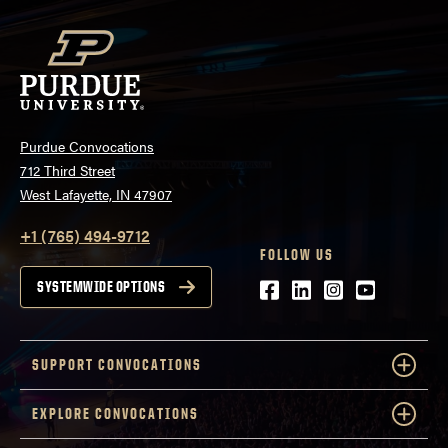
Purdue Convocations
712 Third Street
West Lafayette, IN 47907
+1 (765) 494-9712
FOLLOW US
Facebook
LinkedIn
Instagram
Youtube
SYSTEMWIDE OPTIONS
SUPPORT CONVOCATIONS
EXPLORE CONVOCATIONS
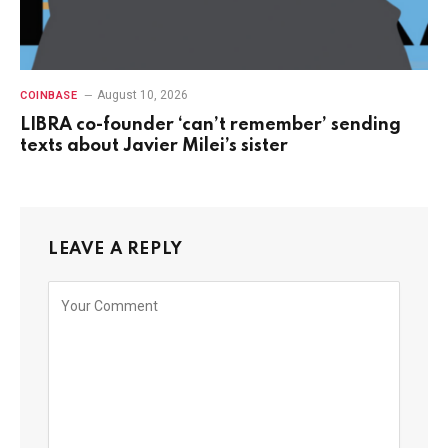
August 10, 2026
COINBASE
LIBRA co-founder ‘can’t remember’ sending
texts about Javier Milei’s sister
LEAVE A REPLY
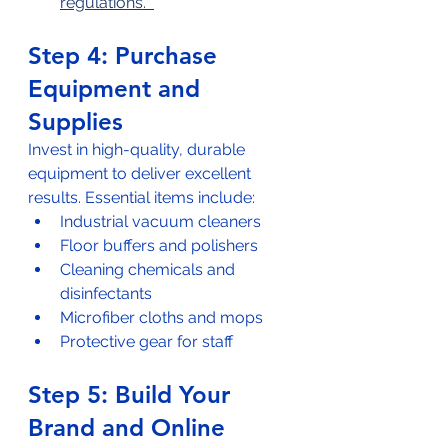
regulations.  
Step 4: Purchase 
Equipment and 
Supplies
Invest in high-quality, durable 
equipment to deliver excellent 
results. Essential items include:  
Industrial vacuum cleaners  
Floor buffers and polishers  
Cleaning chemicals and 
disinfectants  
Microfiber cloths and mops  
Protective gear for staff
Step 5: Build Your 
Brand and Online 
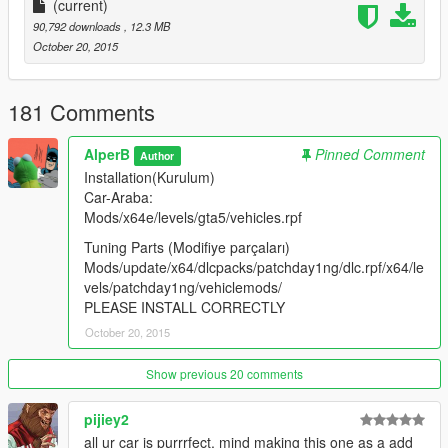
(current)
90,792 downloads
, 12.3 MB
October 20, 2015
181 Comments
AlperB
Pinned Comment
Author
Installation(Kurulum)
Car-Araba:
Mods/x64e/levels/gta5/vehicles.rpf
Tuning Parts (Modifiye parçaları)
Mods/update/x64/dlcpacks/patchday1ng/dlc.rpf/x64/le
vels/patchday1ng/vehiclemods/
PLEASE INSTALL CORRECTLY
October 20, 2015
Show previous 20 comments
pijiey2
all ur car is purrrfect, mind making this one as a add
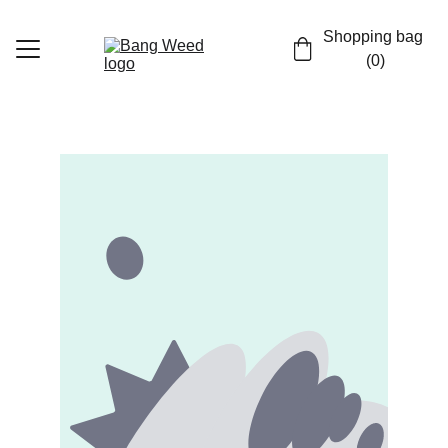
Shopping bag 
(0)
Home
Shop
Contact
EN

TASK BRIEF -> Without any pictures, return the entries exactly as given.

RESPONSE TO THE EXERCISE ->
Purdue Convocations
712 Third Street
West Lafayette, IN 47907
+1 (765) 494-9712
FOLLOW US
Facebook
LinkedIn
Instagram
Youtube
SYSTEMWIDE OPTIONS
SUPPORT CONVOCATIONS
EXPLORE CONVOCATIONS
August 10, 2026
COINBASE
LIBRA co-founder ‘can’t remember’ sending
texts about Javier Milei’s sister
LEAVE A REPLY
regulations.  
Step 4: Purchase 
Equipment and 
Supplies
Invest in high-quality, durable 
equipment to deliver excellent 
results. Essential items include:  
Industrial vacuum cleaners  
Floor buffers and polishers  
Cleaning chemicals and 
disinfectants  
Microfiber cloths and mops  
Protective gear for staff
Step 5: Build Your 
Brand and Online 
(current)
90,792 downloads
, 12.3 MB
October 20, 2015
181 Comments
AlperB
Pinned Comment
Author
Installation(Kurulum)
Car-Araba:
Mods/x64e/levels/gta5/vehicles.rpf
Tuning Parts (Modifiye parçaları)
Mods/update/x64/dlcpacks/patchday1ng/dlc.rpf/x64/le
vels/patchday1ng/vehiclemods/
PLEASE INSTALL CORRECTLY
October 20, 2015
Show previous 20 comments
pijiey2
all ur car is purrrfect, mind making this one as a add
Shopping bag 
(0)
Home
Shop
Contact
EN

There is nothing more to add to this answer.